Exercise: Bridges
The core has a big job to do in the body. Simply put, it supports how you move by stabilizing the spine and holding the body in alignment. It allows for the extremeties to move more effectively and efficiently. Think of the core like a barrel that incorporates many muscles of the back, hips, glutes, Abs, pelvic floor and diaphram. A weak core can leave you susceptible to poor posture, back pain and injury. Devoloping a strong core is easy to do and doesn’t necessarily require any equipment. Core Exercises train all the muscles to work together in harmony as well as improves balance and stability.
Bridges are an excellent exercise to work the core muscles.

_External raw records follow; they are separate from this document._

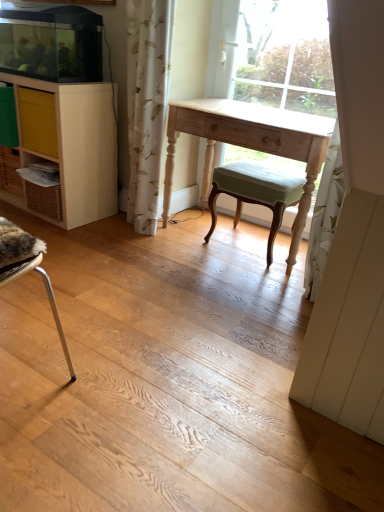
Locate an element on the screen. vacant space in between light wood cabinet at left and white floral fabric curtain at center is located at coordinates (114, 227).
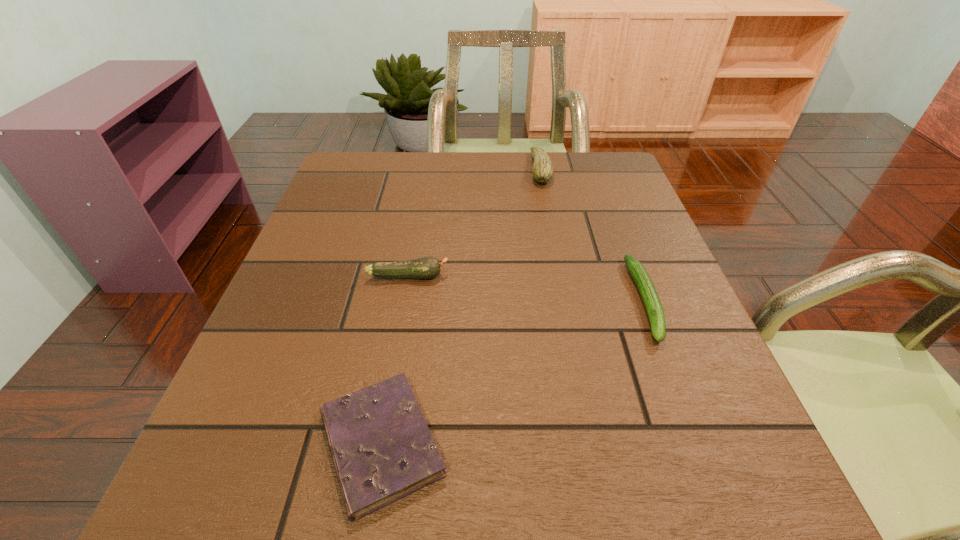
Where is `vacant space located 0.130m at the stem end of the farthest zucchini`? The image size is (960, 540). vacant space located 0.130m at the stem end of the farthest zucchini is located at coordinates (482, 169).

At what (x,y) coordinates should I click in order to perform the action: click on free space located at the blossom end of the second tallest zucchini. Please return your answer as a coordinate pair (x, y). The width and height of the screenshot is (960, 540). Looking at the image, I should click on (608, 276).

Image resolution: width=960 pixels, height=540 pixels. I want to click on vacant space located on the front-facing side of the second shortest object, so click(683, 399).

Image resolution: width=960 pixels, height=540 pixels. Identify the location of vacant space located 0.360m on the back of the diary. (416, 241).

Identify the location of object present at the far edge. (542, 170).

In order to click on object that is at the near edge in this screenshot , I will do `click(382, 449)`.

You are a GUI agent. You are given a task and a screenshot of the screen. Output one action in this format:
    pyautogui.click(x=<x>, y=<y>)
    Task: Click on the object at the left edge
    This screenshot has height=540, width=960.
    Given the screenshot: What is the action you would take?
    pyautogui.click(x=382, y=449)

This screenshot has width=960, height=540. Identify the location of object positioned at the right edge. (649, 295).

Image resolution: width=960 pixels, height=540 pixels. In order to click on object that is at the near left corner in this screenshot , I will do `click(382, 449)`.

The height and width of the screenshot is (540, 960). In order to click on vacant space at the far edge in this screenshot , I will do `click(411, 158)`.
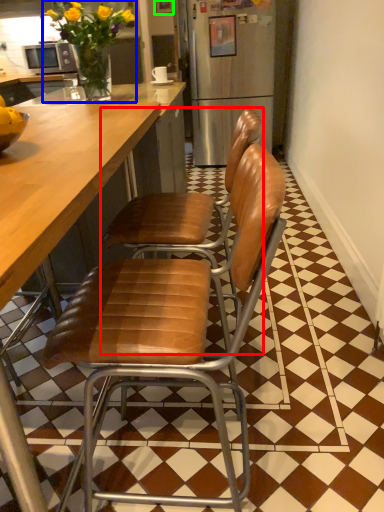
Question: Which object is the farthest from chair (highlighted by a red box)? Choose among these: houseplant (highlighted by a blue box) or picture frame (highlighted by a green box).

Choices:
 (A) houseplant
 (B) picture frame

Answer: (B)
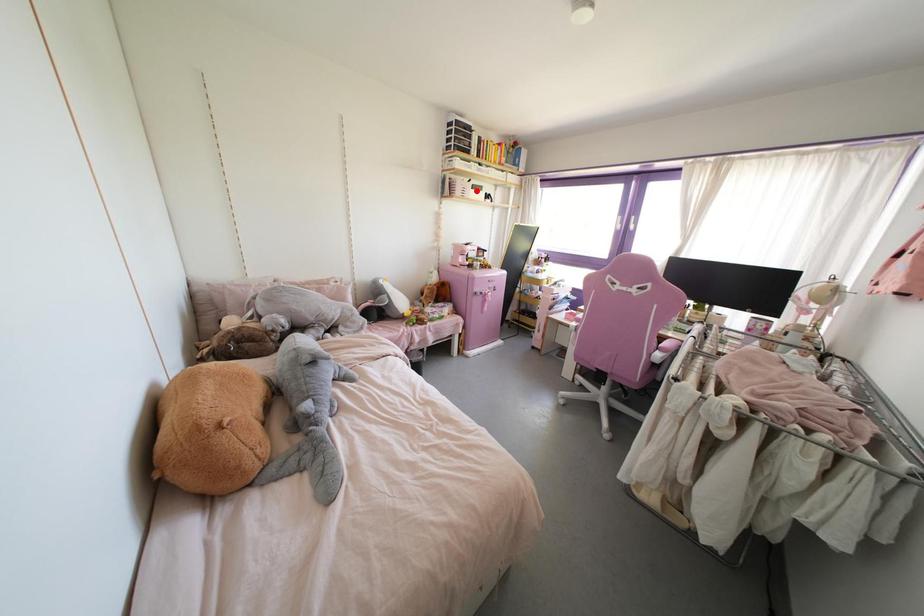
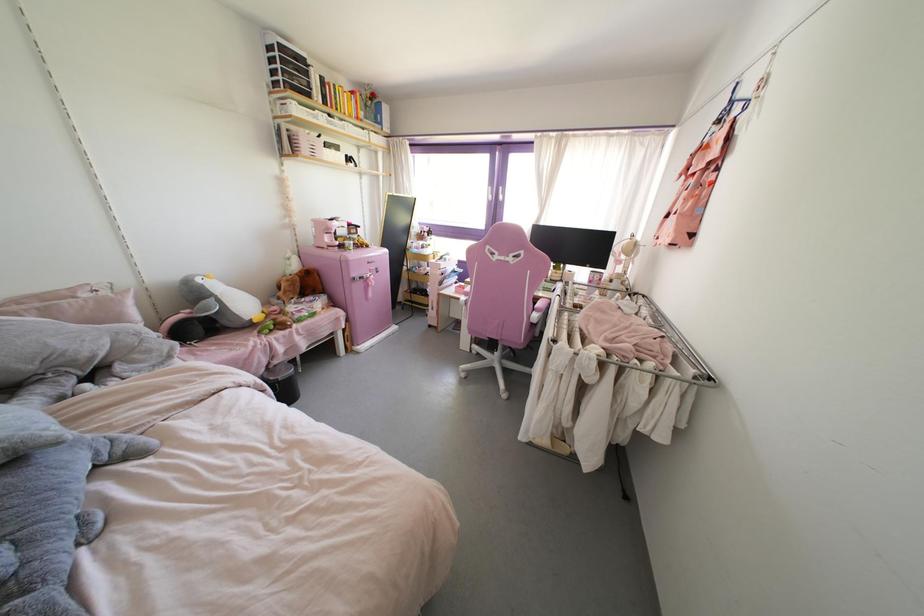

The benefits: Core stability and glute (butt) activation
How to:
- Lie on floor in supine position (on back) with knees bent. Feet are flat on the floor and pointed straight ahead. Arms are down by side palms down. Head rests on the floor.
- Take a breath in and on the exhale draw your navel towards your spine to activate core and squeeze your glutes
- Lift hips up off the floor and form a straight line from your knees to your shoulders. (see above photo)
- Hold and return to the floor.
- Repeat 15 times
Progressions:
- Hold position with hips off floor and do10-15 mini pulses up and down at that position. Return to floor. Repeat.
- One legged bridge. Straighten one leg out in front of you off the floor and raise hips up with support of bent leg.